いまはほとんど姿を消した「活版印刷」ゆかりの地をゆっくり探訪したり、印刷がらみの話題を提供します。

田中一光ポスター展とシェリー酒

2012-01-15 11:33:46 | 活版印刷のふるさと紀行
先週末、ギンザ・グラフィック・ギャラリーの「田中一光 ボスター1980-2002」を観て
来ました。没後10周年記念企画とありましたが、あの訃報を聞いたときの驚きを今でも、
まざまざと思い出します。

亡くなられたのが2002年の1月10日,私がそれを知ったのは翌朝いちばんで同じビルに仕事
場を持っていたイラストレーターの杉浦範茂さんからの電話でした。受話器を持ったまま暫く
茫然自失でした。
「お倒れになったところが悪かった、人目のあるところで病院へすぐ搬送出来たらよかった
のに」、彼も口惜しそうでした。

私が田中一光さんと仕事の上で最初にお世話になったのは大阪万博のときで、実際に親しく
毎月、ご指導をいただくようになったのは1986年からでした。こんどの展覧会は、円熟期の
作品150点が展示されていますが、時期的に重なっていますのでどの作品にも懐かしさや親し
さを感じ、あれこれ、在りし日の田中さんとのやりとりを思いだしながらゆっくり見ることが
出来ました。

なかでも1990年スペイン、マドリッドで行われたコンプリント(印刷・出版・放送などの国際
会議)に 協賛して開催されたジャパンプリント日本ポスター展のポスターの前では釘付けにな
ってしまいました。

あの夜を思い出したからです。湾岸戦争が終わったばかりのときでしたがなんとか事前交渉も
うまく行ってオープン前々日に会場設営に乗り込んだところ、田中さんと伊東順二さんが荷解き
をしてポスターパネルを床に並べ始めていてくださるではありませんか。

遅れをとって恐縮していると、「いやいや気にしない、1日早く着いたものだから。
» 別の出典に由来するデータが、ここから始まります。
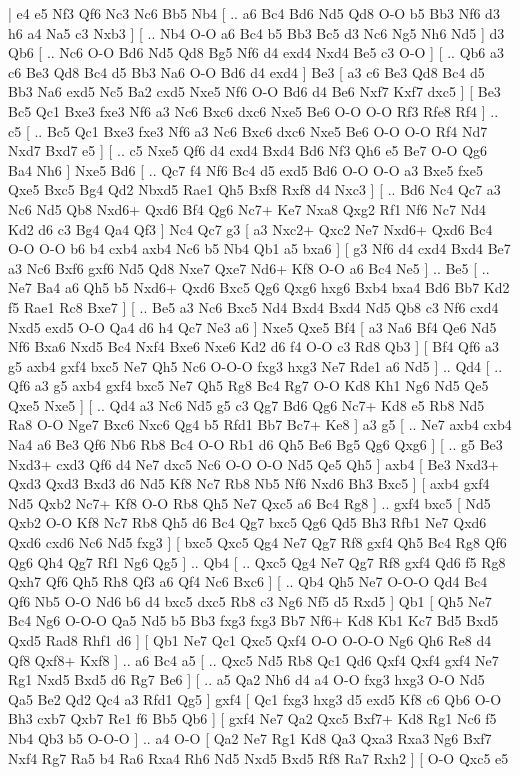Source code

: \makegametitle 
|   e4   e5    Nf3   Qf6    Nc3   Nc6    Bb5   Nb4 [ .. a6  Bc4 Bd6  Nd5 Qd8  O-O b5  Bb3 Nf6  d3 h6  a4 Na5  c3 Nxb3   ]  [ .. Nb4  O-O a6  Bc4 b5  Bb3 Bc5  d3 Nc6  Ng5 Nh6  Nd5   ]  d3   Qb6 [ .. Nc6  O-O Bd6  Nd5 Qd8  Bg5 Nf6  d4 exd4  Nxd4 Be5  c3 O-O   ]  [ .. Qb6  a3 c6  Be3 Qd8  Bc4 d5  Bb3 Na6  O-O Bd6  d4 exd4   ]  Be3 [  a3 c6  Be3 Qd8  Bc4 d5  Bb3 Na6  exd5 Nc5  Ba2 cxd5  Nxe5 Nf6  O-O Bd6  d4 Be6  Nxf7 Kxf7  dxc5   ]  [  Be3 Bc5  Qc1 Bxe3  fxe3 Nf6  a3 Nc6  Bxc6 dxc6  Nxe5 Be6  O-O O-O  Rf3 Rfe8  Rf4   ] .. c5 [ .. Bc5  Qc1 Bxe3  fxe3 Nf6  a3 Nc6  Bxc6 dxc6  Nxe5 Be6  O-O O-O  Rf4 Nd7  Nxd7 Bxd7  e5   ]  [ .. c5  Nxe5 Qf6  d4 cxd4  Bxd4 Bd6  Nf3 Qh6  e5 Be7  O-O Qg6  Ba4 Nh6   ]  Nxe5   Bd6 [ .. Qc7  f4 Nf6  Bc4 d5  exd5 Bd6  O-O O-O  a3 Bxe5  fxe5 Qxe5  Bxc5 Bg4  Qd2 Nbxd5  Rae1 Qh5  Bxf8 Rxf8  d4 Nxc3   ]  [ .. Bd6  Nc4 Qc7  a3 Nc6  Nd5 Qb8  Nxd6+ Qxd6  Bf4 Qg6  Nc7+ Ke7  Nxa8 Qxg2  Rf1 Nf6  Nc7 Nd4  Kd2 d6  c3 Bg4  Qa4 Qf3   ]  Nc4   Qc7    g3 [  a3 Nxc2+  Qxc2 Ne7  Nxd6+ Qxd6  Bc4 O-O  O-O b6  b4 cxb4  axb4 Nc6  b5 Nb4  Qb1 a5  bxa6   ]  [  g3 Nf6  d4 cxd4  Bxd4 Be7  a3 Nc6  Bxf6 gxf6  Nd5 Qd8  Nxe7 Qxe7  Nd6+ Kf8  O-O a6  Bc4 Ne5   ] .. Be5 [ .. Ne7  Ba4 a6  Qh5 b5  Nxd6+ Qxd6  Bxc5 Qg6  Qxg6 hxg6  Bxb4 bxa4  Bd6 Bb7  Kd2 f5  Rae1 Rc8  Bxe7   ]  [ .. Be5  a3 Nc6  Bxc5 Nd4  Bxd4 Bxd4  Nd5 Qb8  c3 Nf6  cxd4 Nxd5  exd5 O-O  Qa4 d6  h4 Qc7  Ne3 a6   ]  Nxe5   Qxe5    Bf4 [  a3 Na6  Bf4 Qe6  Nd5 Nf6  Bxa6 Nxd5  Bc4 Nxf4  Bxe6 Nxe6  Kd2 d6  f4 O-O  c3 Rd8  Qb3   ]  [  Bf4 Qf6  a3 g5  axb4 gxf4  bxc5 Ne7  Qh5 Nc6  O-O-O fxg3  hxg3 Ne7  Rde1 a6  Nd5   ] .. Qd4 [ .. Qf6  a3 g5  axb4 gxf4  bxc5 Ne7  Qh5 Rg8  Bc4 Rg7  O-O Kd8  Kh1 Ng6  Nd5 Qe5  Qxe5 Nxe5   ]  [ .. Qd4  a3 Nc6  Nd5 g5  c3 Qg7  Bd6 Qg6  Nc7+ Kd8  e5 Rb8  Nd5 Ra8  O-O Nge7  Bxc6 Nxc6  Qg4 b5  Rfd1 Bb7  Bc7+ Ke8   ]  a3   g5 [ .. Ne7  axb4 cxb4  Na4 a6  Be3 Qf6  Nb6 Rb8  Bc4 O-O  Rb1 d6  Qh5 Be6  Bg5 Qg6  Qxg6   ]  [ .. g5  Be3 Nxd3+  cxd3 Qf6  d4 Ne7  dxc5 Nc6  O-O O-O  Nd5 Qe5  Qh5   ]  axb4 [  Be3 Nxd3+  Qxd3 Qxd3  Bxd3 d6  Nd5 Kf8  Nc7 Rb8  Nb5 Nf6  Nxd6 Bh3  Bxc5   ]  [  axb4 gxf4  Nd5 Qxb2  Nc7+ Kf8  O-O Rb8  Qh5 Ne7  Qxc5 a6  Bc4 Rg8   ] .. gxf4    bxc5 [  Nd5 Qxb2  O-O Kf8  Nc7 Rb8  Qh5 d6  Bc4 Qg7  bxc5 Qg6  Qd5 Bh3  Rfb1 Ne7  Qxd6 Qxd6  cxd6 Nc6  Nd5 fxg3   ]  [  bxc5 Qxc5  Qg4 Ne7  Qg7 Rf8  gxf4 Qh5  Bc4 Rg8  Qf6 Qg6  Qh4 Qg7  Rf1 Ng6  Qg5   ] .. Qb4 [ .. Qxc5  Qg4 Ne7  Qg7 Rf8  gxf4 Qd6  f5 Rg8  Qxh7 Qf6  Qh5 Rh8  Qf3 a6  Qf4 Nc6  Bxc6   ]  [ .. Qb4  Qh5 Ne7  O-O-O Qd4  Bc4 Qf6  Nb5 O-O  Nd6 b6  d4 bxc5  dxc5 Rb8  c3 Ng6  Nf5 d5  Rxd5   ]  Qb1 [  Qh5 Ne7  Bc4 Ng6  O-O-O Qa5  Nd5 b5  Bb3 fxg3  fxg3 Bb7  Nf6+ Kd8  Kb1 Kc7  Bd5 Bxd5  Qxd5 Rad8  Rhf1 d6   ]  [  Qb1 Ne7  Qc1 Qxc5  Qxf4 O-O  O-O-O Ng6  Qh6 Re8  d4 Qf8  Qxf8+ Kxf8   ] .. a6    Bc4   a5 [ .. Qxc5  Nd5 Rb8  Qc1 Qd6  Qxf4 Qxf4  gxf4 Ne7  Rg1 Nxd5  Bxd5 d6  Rg7 Be6   ]  [ .. a5  Qa2 Nh6  d4 a4  O-O fxg3  hxg3 O-O  Nd5 Qa5  Be2 Qd2  Qc4 a3  Rfd1 Qg5   ]  gxf4 [  Qc1 fxg3  hxg3 d5  exd5 Kf8  c6 Qb6  O-O Bh3  cxb7 Qxb7  Re1 f6  Bb5 Qb6   ]  [  gxf4 Ne7  Qa2 Qxc5  Bxf7+ Kd8  Rg1 Nc6  f5 Nb4  Qb3 b5  O-O-O   ] .. a4    O-O [  Qa2 Ne7  Rg1 Kd8  Qa3 Qxa3  Rxa3 Ng6  Bxf7 Nxf4  Rg7 Ra5  b4 Ra6  Rxa4 Rh6  Nd5 Nxd5  Bxd5 Rf8  Ra7 Rxh2   ]  [  O-O Qxc5  e5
手伝うから
飛びきりのシェリーをご馳走してよ」
そのポスター展は田中さんの口添えもあって日本の第一線デザイナーの作品を網羅して、最新の
印刷技術を使った作品ばかりでしたから恐らく心配だったのではないでしょうか。

シェリーといえばマドリッド到着その夜に田中さんはお気に入りを見つけられたようでした。
銘柄を忘れてしまいましたが熟成の利いた濃い赤でちょっと辛め、すきっとした斬れ味でした。
イベリコ豚を肴に田中さんを囲んで盛り上がったあの夜は昼間の設営風景とともにわすれられ
ません。

作品制作だけではなく、周辺のあらゆることに神経を行き届かせておられたのが田中一光さん
だったと思います。


田中さんはシェリー酒がお好きでした。銘柄を思い出せませんが、マドリッド滞在中にとくに
愛飲されたのがありました。熟成が利いた濃い赤のジェリーをイベリコ豚を肴におおいに夜遅く
まで楽しんだあのだのことは忘れられません。
お勘定は田中さん持ちでした。ことごとさように、田中さんは作品制作だけではなく、あらゆる
ことに神経を行き届かせる人でした。